▸ **Extract**:
============

# Wilier Izoard comparison with Mortirolo



## Wal (Dec 5, 2006)

Looking for advice from anyone that has experienced the ride of the 2007 Wilier Izoard and/or the Wilier Mortirolo. I have recently purchased the Izoard and although I am very pleased with it's speed and handling I am finding it a bit uncomfortable over the longer rides, with shoulder and neck pain coming through after 2 hours or so. It doesn't help that I have bought bought the frame one size too small, but I have configured it to gain a relatively relaxed (upright) position. I am giving thought to trying the Mortirolo which supposedly is a more comfortable frame, but unsure as to just how much difference there is between the two in terms of characteristics. Any comments would be appreciated.


----------



## mtbbmet (Apr 2, 2005)

There is very little difference between the two in terms of geometry. Size for size the Mortirolo has a 1/2 cm shorter toptube, and a shorter headtube. The headtube angle is 1/2 degree steeper. The chainstays are the same length on both. You would notice no huge difference between the two with your bike set up the way you described it. I suggest you get your bike professionally fitted. Neck and shoulder pain are almost always related to stem length, providing you bought the proper size frame anyway.

============

▸ **Excerpted data**:

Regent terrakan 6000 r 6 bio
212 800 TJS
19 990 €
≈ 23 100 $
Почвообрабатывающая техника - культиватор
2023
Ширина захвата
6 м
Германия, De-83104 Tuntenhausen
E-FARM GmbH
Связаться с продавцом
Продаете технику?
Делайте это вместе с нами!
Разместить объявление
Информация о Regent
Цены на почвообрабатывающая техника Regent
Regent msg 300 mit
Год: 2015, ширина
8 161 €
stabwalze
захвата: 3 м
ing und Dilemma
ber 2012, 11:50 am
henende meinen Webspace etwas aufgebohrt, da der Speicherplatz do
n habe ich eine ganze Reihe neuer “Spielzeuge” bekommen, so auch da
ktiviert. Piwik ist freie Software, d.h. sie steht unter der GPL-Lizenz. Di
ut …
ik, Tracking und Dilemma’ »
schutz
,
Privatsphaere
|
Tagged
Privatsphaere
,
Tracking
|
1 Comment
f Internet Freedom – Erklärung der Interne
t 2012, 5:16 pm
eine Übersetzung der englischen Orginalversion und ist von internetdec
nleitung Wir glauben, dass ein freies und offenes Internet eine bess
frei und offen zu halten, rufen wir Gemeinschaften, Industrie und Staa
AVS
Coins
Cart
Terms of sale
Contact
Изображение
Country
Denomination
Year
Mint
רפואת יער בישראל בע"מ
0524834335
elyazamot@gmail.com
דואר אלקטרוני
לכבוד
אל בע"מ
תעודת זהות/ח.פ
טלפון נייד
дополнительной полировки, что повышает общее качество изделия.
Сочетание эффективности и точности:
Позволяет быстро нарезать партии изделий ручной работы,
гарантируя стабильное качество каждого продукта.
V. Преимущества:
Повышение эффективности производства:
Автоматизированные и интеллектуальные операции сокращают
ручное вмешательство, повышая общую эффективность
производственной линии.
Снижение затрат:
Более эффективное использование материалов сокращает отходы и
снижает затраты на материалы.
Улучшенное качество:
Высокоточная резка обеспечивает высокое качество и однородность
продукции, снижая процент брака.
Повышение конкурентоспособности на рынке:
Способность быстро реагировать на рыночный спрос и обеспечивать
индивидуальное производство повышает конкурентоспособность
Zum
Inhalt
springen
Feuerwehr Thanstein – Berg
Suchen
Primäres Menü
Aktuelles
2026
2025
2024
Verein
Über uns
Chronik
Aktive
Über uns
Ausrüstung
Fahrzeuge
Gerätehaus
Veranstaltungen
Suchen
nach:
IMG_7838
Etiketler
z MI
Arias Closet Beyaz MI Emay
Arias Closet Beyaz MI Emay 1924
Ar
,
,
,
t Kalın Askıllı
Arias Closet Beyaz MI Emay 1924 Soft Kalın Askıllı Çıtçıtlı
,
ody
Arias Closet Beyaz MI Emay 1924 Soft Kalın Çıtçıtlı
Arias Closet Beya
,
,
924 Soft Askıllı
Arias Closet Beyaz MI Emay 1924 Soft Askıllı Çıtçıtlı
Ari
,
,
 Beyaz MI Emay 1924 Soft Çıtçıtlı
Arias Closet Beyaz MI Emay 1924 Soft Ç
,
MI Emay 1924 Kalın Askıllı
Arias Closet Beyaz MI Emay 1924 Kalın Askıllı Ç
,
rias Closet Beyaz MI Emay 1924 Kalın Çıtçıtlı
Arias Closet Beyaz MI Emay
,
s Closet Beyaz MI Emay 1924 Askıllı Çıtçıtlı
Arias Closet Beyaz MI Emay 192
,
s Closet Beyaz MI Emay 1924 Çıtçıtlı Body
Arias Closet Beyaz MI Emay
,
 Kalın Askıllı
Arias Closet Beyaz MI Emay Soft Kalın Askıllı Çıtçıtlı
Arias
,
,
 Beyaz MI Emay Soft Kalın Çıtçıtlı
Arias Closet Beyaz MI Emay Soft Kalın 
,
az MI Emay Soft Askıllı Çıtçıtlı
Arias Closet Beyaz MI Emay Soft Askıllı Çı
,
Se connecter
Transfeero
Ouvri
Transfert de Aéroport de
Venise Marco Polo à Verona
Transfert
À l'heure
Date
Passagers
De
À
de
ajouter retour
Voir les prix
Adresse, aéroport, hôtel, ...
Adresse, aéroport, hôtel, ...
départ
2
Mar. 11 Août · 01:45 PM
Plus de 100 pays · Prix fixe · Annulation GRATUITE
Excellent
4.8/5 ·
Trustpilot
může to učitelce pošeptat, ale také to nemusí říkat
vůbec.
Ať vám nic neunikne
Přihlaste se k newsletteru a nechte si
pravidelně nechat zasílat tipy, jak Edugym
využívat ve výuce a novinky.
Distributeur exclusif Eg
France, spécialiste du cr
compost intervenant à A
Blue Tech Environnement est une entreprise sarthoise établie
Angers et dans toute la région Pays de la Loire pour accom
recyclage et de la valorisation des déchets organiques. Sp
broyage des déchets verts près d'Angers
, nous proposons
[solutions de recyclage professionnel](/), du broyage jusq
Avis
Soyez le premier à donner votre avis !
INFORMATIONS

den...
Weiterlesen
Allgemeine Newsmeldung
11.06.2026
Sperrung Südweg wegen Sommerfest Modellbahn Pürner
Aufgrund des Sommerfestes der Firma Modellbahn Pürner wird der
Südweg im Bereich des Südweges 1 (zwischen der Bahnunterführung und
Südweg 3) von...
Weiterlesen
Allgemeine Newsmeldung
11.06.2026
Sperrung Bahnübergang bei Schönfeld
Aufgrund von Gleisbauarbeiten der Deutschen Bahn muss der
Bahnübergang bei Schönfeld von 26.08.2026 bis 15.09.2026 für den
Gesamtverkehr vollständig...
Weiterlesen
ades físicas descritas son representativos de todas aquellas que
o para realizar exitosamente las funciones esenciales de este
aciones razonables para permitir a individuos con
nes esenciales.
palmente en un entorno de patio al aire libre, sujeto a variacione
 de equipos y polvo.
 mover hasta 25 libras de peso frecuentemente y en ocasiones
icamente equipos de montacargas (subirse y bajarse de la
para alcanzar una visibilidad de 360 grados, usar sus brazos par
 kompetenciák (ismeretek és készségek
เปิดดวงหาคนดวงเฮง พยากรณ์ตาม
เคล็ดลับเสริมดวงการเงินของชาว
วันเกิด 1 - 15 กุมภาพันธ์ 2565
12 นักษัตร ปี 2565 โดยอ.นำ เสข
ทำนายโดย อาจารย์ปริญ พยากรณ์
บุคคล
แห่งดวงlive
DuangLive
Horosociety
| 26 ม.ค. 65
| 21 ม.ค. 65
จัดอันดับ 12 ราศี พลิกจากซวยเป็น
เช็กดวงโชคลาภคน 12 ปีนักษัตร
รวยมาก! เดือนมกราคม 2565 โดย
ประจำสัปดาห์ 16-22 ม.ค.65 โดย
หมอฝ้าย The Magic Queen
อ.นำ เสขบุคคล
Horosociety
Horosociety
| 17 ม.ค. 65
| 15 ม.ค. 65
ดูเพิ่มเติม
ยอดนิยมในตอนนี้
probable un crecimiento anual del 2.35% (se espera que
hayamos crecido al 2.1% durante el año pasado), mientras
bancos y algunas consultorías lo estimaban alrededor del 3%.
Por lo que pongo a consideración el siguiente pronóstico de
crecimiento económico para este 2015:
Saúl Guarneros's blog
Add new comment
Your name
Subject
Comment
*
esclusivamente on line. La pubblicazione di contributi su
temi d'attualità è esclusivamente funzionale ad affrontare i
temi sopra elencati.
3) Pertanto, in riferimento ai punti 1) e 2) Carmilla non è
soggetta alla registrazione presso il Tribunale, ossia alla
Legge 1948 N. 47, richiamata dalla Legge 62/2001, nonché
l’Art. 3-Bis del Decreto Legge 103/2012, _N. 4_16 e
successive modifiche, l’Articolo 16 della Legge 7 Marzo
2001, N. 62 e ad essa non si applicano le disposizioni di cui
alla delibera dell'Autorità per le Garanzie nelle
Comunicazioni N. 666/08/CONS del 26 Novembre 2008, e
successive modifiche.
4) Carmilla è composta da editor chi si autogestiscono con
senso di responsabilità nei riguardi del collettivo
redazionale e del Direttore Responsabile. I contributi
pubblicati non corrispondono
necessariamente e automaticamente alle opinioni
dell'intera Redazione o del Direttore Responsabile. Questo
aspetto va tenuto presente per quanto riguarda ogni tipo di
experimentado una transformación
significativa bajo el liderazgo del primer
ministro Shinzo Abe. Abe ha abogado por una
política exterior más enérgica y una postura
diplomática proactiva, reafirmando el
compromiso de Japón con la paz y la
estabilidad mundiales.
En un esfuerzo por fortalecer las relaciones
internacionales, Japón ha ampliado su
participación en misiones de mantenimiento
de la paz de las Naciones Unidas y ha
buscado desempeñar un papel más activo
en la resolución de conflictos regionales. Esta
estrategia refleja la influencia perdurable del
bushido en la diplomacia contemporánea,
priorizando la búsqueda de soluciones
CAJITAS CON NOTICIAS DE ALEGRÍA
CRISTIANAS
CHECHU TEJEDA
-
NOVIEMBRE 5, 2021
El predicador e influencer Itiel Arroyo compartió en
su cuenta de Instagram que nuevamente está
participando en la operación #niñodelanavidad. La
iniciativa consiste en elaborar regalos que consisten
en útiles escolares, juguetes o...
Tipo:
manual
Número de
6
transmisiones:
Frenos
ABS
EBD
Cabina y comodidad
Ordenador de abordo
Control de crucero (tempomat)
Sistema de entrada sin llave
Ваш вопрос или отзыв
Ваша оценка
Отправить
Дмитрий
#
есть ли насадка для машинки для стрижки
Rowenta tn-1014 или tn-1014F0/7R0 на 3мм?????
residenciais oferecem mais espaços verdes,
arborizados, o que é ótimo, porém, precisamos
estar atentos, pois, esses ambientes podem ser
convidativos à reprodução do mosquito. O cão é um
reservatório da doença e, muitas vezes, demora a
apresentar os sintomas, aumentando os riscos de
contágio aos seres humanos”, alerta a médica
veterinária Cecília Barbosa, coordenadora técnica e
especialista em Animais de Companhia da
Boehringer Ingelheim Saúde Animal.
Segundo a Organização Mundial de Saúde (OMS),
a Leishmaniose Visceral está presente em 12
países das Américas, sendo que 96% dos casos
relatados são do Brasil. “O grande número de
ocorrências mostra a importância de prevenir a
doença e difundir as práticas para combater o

============

In the forum thread comparing the Wilier Izoard and Mortirolo, list each frame measurement that the reply compares between the two models, noting what it says about each.

▸ **Solution**:
- Toptube: size for size, the Mortirolo's is 1/2 cm shorter.
- Headtube: the Mortirolo's is shorter.
- Headtube angle: the Mortirolo's is 1/2 degree steeper.
- Chainstays: the same length on both.